手垢がつくと良いと感じる「なれ」という文化
私たちは古ぼけたものを見ると安らぐ感情があります。
手垢がつくと良いと感じる「なれ」という文化です。
谷崎潤一郎さんの「陰翳礼讃」の中には西洋紙と和紙ついての話が書かれています。(いんえいらいさんは今から80年ぐらい前に、西洋の文化が浸透してきて日本の文化に良さみたいなものをもう一度考え直そうということで書かれたものです。)
西洋紙はつるつるしていて和紙の持っている柔らかい初雪のような面ではないと書かれています。
和紙はしなやかで折ってもたたんでも音を立てない、静かでしっとりしとしていると谷崎は言います。
日本人はピカピカ光るものを見ると心が落ち着かないと書いてあります。
金属もニッケル製などを使って西洋人はピカピカにするけれども、ピカピカしたものは私たちは嫌いだと言っています。
銀の食器を使うこともあるけれどもむしろピカピカしないものを好んで使い、お手伝いさんがピカピカに洗うと主人に怒られるという風に書いてあります。
馴染んできて古ぼけた感じのものを味わうのは、私たちの文化だというのです。
ルビーとかピカピカしたものじゃなくて、鈍い光を持っている石の塊に魅力を感じるのは我々東洋人で、ガラスでも透明度というものにこだわっているわけではなく、混じり気のあるガラスに趣を感じることが我々はあると言います。

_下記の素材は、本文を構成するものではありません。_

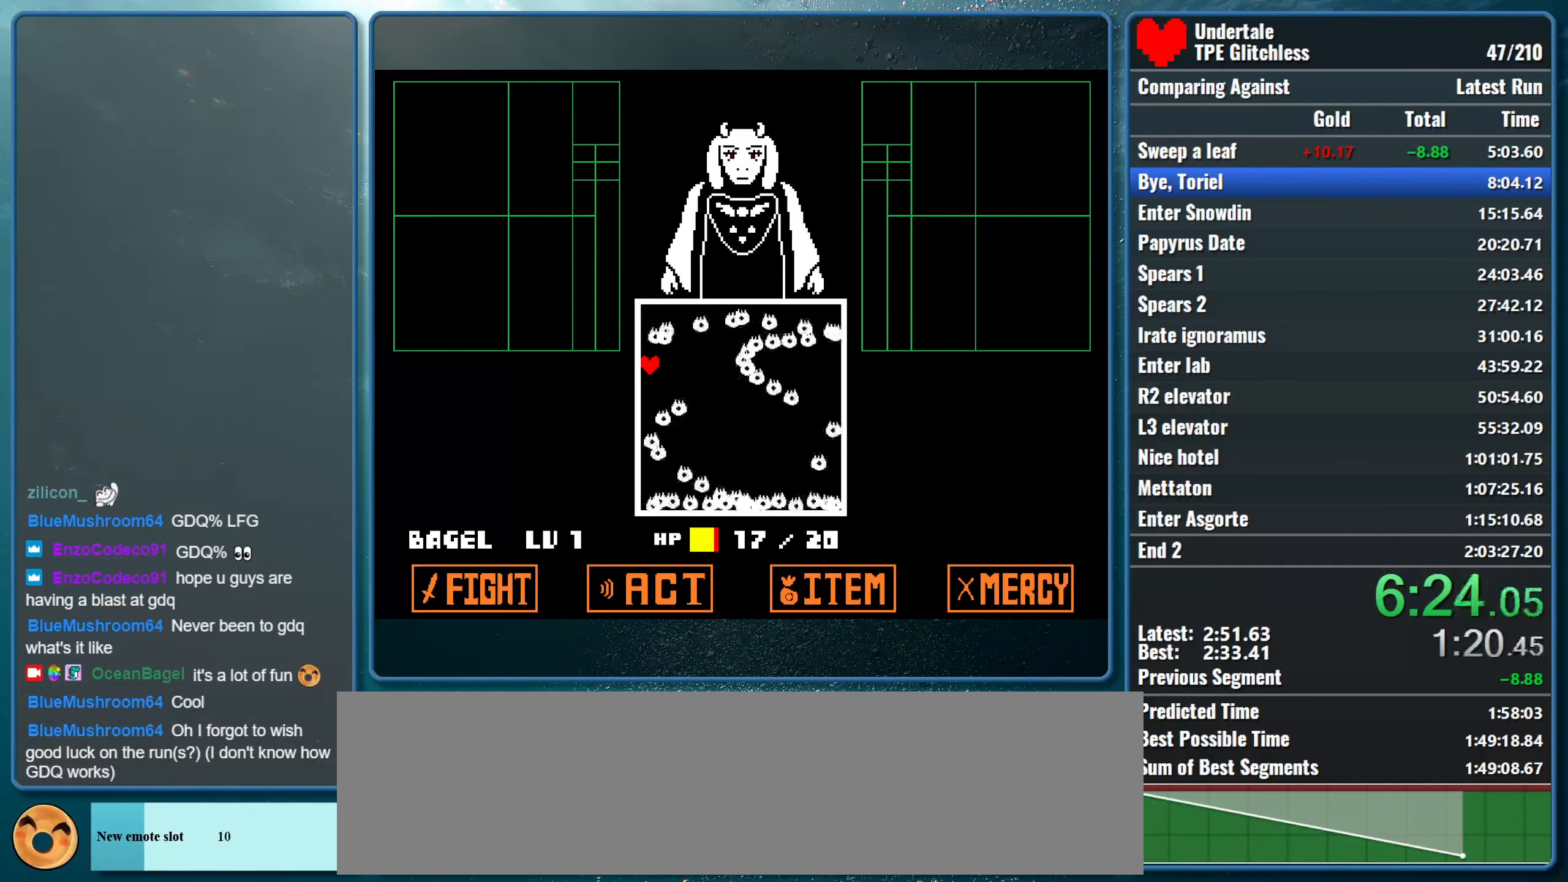
{"keys": [], "events": []}
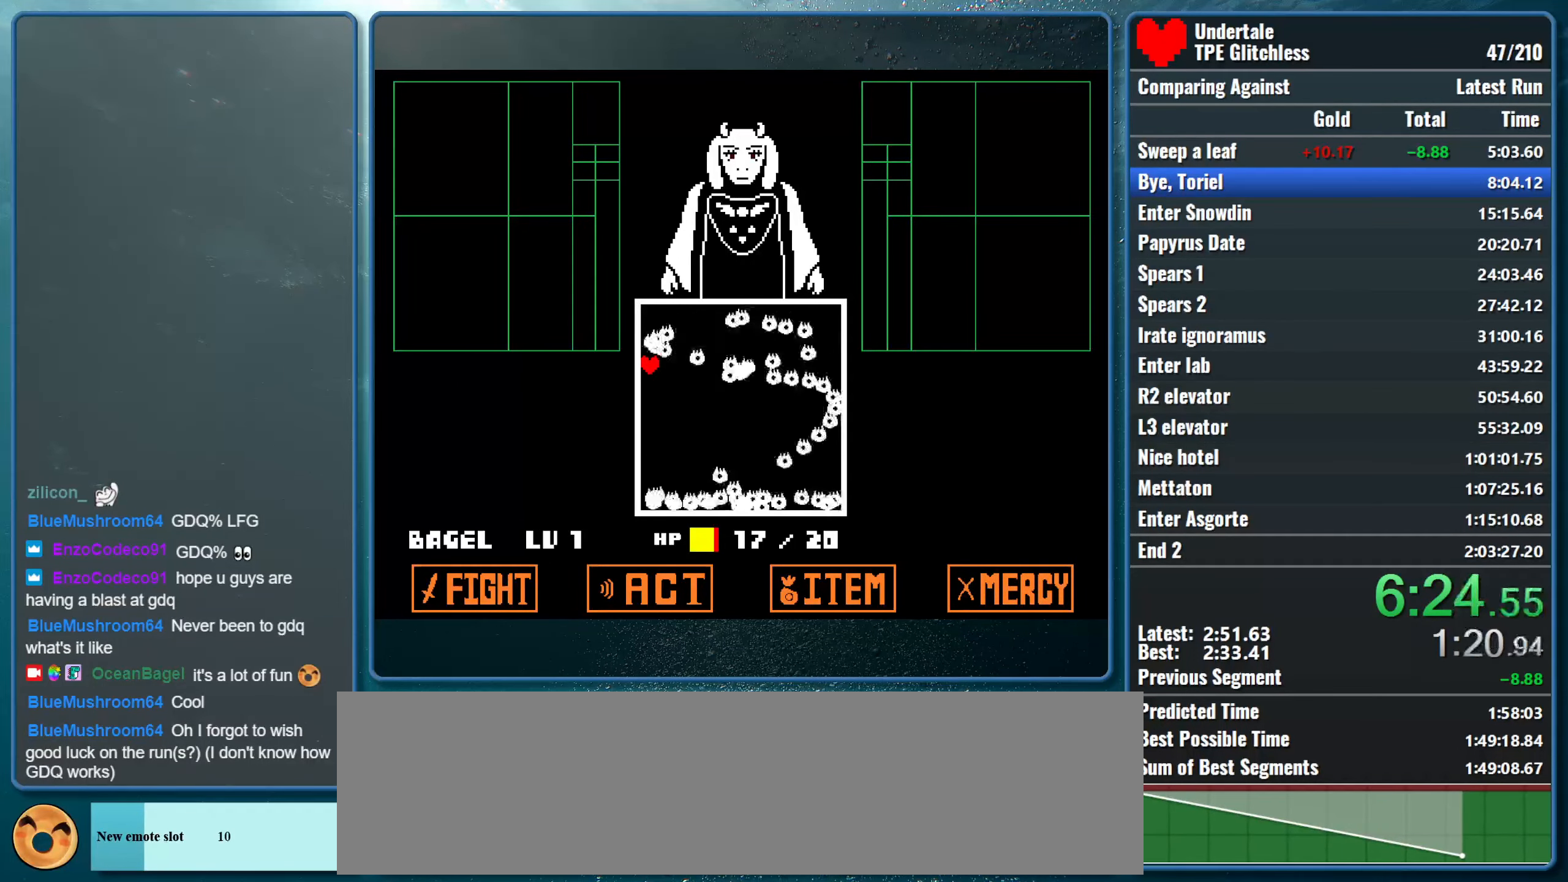
{"keys": [], "events": []}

手垢の味や手作りみたいなものを好む私たちの文化の中にあるということです。
私達の文化には「なれ」というものがあります。
人の手が触ってもツルツルになっていくと油が染み込んでそれが味わいになってくるという話です。
新品ではなくなってくる「なれ」いうものが好きだいうことなんですね。
私たち日本人は垢とか油みたいなもの汚れがついたものを愛しているということで、そういった「なれ」のあるものは神経が休まると言います。
「なれ」のあるものを使ったり、建物の中にいると奇妙に心が和らいでくるのです。
現在はアメリカ人でも日本人でも わざわざフローリングを傷つけて緑の塗装したり、ユーズドファッションを楽しんだりします。
インテリアでもよく見られる古ぼけた感じというのも、ファッションとして受けられてきています。
現代の日本人の感性にあっては、本当に古いものというのは気持ち悪いという感情もあって 、古く見える新品程度の見た目だけ古いというフェイクのほうが多いのかもしれません。